From 2017 on, 4,000 additional soldiers stationed in the Baltic states and Poland on a rotating basis are meant to give the eastern members a feeling of security. Germany will take on the leadership of the battalion in Lithuania, Merkel announced. Diplomats said the idea was to reassure Poland and the Baltic states that NATO wouldn't leave them in the lurch. In addition, a multinational force in Romania is to be reinforced.

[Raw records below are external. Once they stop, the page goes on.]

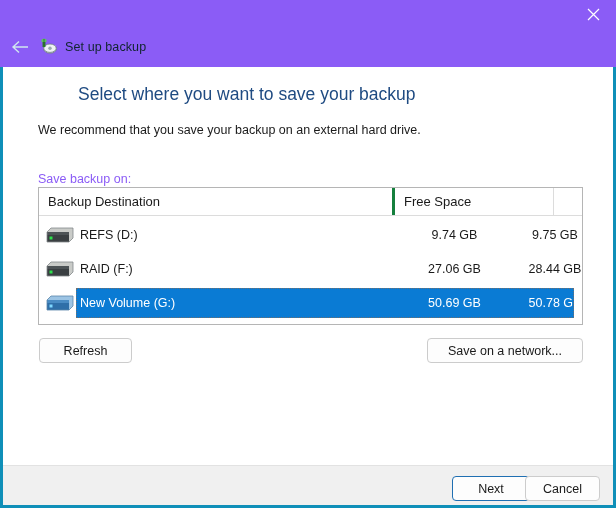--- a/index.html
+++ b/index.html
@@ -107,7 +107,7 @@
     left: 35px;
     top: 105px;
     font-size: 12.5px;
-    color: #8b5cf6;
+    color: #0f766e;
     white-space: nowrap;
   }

An answer from Moscow was not long in coming. A Kremlin spokesman said Russia was not a threat to anyone and that Russia, too, was willing to engage in dialogue. NATO also wants to restore contact with Russia, which was almost completely broken off after Russia's annexation of Crimea. Next Wednesday, the NATO-Russia Council will meet at ambassadorial level in Brussels. A similar meeting already took place back in April, but then both sides only presented their different viewpoints. Parallel to the NATO summit, Russian President Vladimir Putin picked up the phone and talked with Merkel and Hollande about the situation in eastern Ukraine. Putin also said he would work more closely with the United States in the fight against terrorists in Syria. Russia, in its turn, intends to station about 30,000 additional soldiers in its western and southern defense zones - as a response to the increase in NATO troops.

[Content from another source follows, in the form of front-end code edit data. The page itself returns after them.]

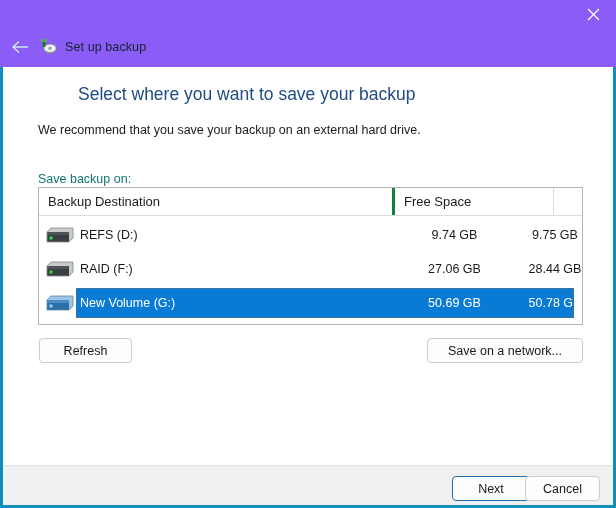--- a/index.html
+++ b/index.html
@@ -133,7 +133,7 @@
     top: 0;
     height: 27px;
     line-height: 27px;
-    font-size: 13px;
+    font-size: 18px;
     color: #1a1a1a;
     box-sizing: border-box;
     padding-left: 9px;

On the sidelines of the summit, the European Union and NATO have pledged better military cooperation in an official declaration. This has been an objective for many years. But, up to now, the military clout of the European Union has left much to be desired. For example, as an EU member, Great Britain has always prevented anything like a European army from being created. This could perhaps change when the Britons leave the EU in the near future. But it's not a matter of European troops, according to EU diplomats in Warsaw. Rather, the aim is for NATO and the European Union to complement one another during navy operations to detect refugee boats off the coasts of Turkey and Libya. Above all, there shouldn't be any more parallel planning, warned Donald Tusk, the president of the European Council, while signing the EU-NATO declaration: "Sometimes it seems as if the EU and NATO were on two different planets, and not headquartered in the same city."